The FCC has wrapped the main phase of bidding in its Auction 107 for C-band frequencies over the US which will be used for 5G telephony. Winners will now take the next stage and bidding for frequency-specific licences during the ‘assignment phase’ of the auction.
The end-result even exceeds the most optimistic guesstimates from the C-Band Alliance which had predicted a probable maximum total of $75 billion (€62.13bn) could be generated by its own auction of spectrum.
“These results represent a strong endorsement by the private sector of the service rules and transition plan put in place by the FCC to quickly make the C-band a critical part of 5G rollout in the United States,” FCC Chairman Ajit Pai said in what is probably his final statement before his retirement this week.
“And they vindicate the hard choices the FCC made during the C-band proceeding—and that we made them in the first instance,” Pai added. “The FCC confronted a host of technical, legal, practical, and political challenges in structuring this auction. It would have been easy to delay. But we rightly pushed ahead and overcame every one of those obstacles. As a result, we significantly advanced United States leadership in 5G and have enabled America’s wireless consumers to more quickly benefit from 5G services.”
News should emerge as to the winning bidders, and while the likes of AT&T, Verizon and T-Mobile will capture plenty of headlines, do not be surprised if Charlie Ergen emerges as a key participant.
The auction has generated record interest from the 57 registered bidders who were looking at 5,684 licences on offer.

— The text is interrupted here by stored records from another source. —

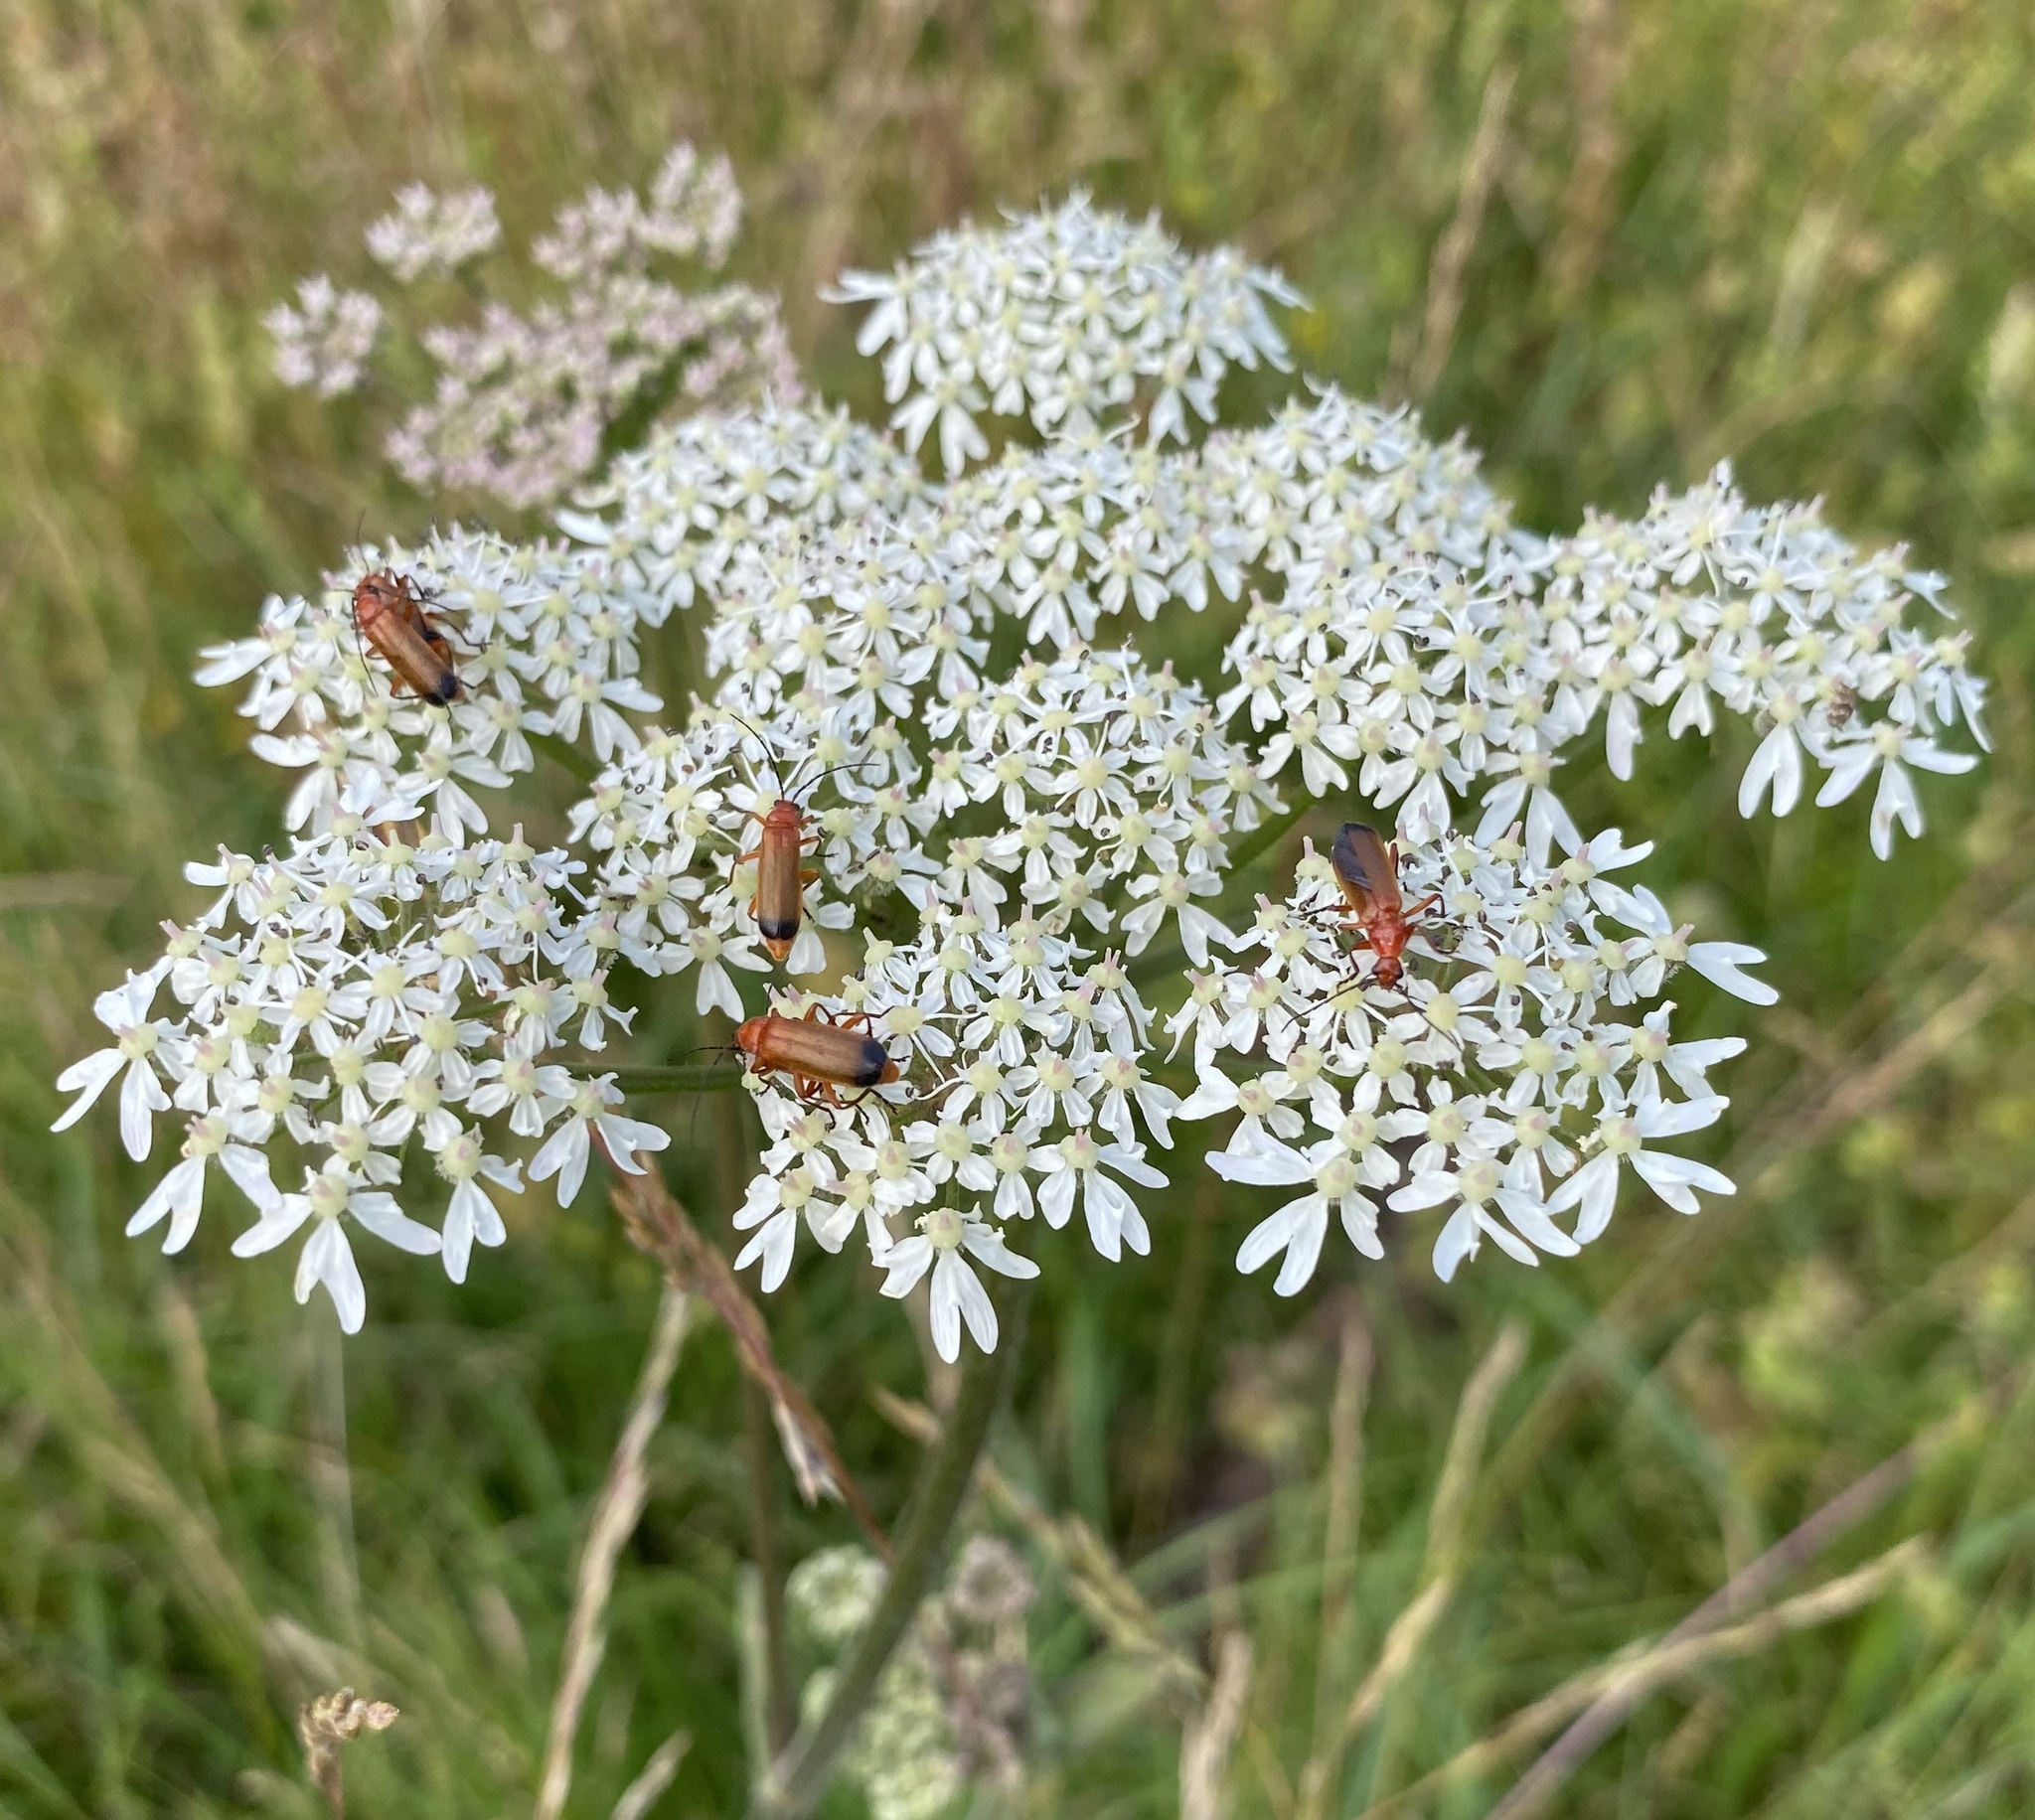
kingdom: Animalia
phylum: Arthropoda
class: Insecta
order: Coleoptera
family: Cantharidae
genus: Rhagonycha
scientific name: Rhagonycha fulva
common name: Common red soldier beetle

The exercise went through 97 bidding rounds.
The auction’s near-$81 billion gross bids is significantly more than the previous record of $44.9 billion in the 2014 AWS-3 proceeds. There will be some bidders who will qualify for discounts on their tabled bids.
The bidding also generated impressive values on a ‘price per MHz of population’ (MHz/POP). In Auction 105, the average price was just $0.2169). This latest auction saw Category A blocks (the 46 large markets) achieve an average of $1.30 per MHz POP, and an overall auction average of 94 cents/MHz POP.
But inevitably there were certain population areas which created genuine excitement. For example, the small town of Red Oak, Iowa (with a population of just 5,700) took the record after 67 competitive rounds of $2.83 per/MHz POP. Someone certainly wanted the extra capacity!!
There were plenty of $2 areas (Milwaukee, San Diego, Indianapolis) while the super-large conurbations of New York (25.2 million population, and $1.04/MHz POP in Category A). Los Angeles (19.4m population, and $1.42/MHz POP).
“The FCC should issue a Public Notice shortly laying out the process and anticipated timing for the assignment phase, in which winning clock round bidders can bid additional funds to obtain specific channel blocks in each market. Winning bidders will be announced once the assignment phase is completed,” says a note from Wiley Rein LLP which described the bidding as “intense”.
Ari Meltzer of Wiley Rein, adds: ““The results of Auction 107 demonstrate the critical importance of mid-band spectrum to satisfy the growing needs of the American public for 5G wireless broadband services. We have heard the term “beachfront” used to describe various bands over the last several years, but the market has spoken, and it has confirmed that mid-band has the view and the amenities to go with it.”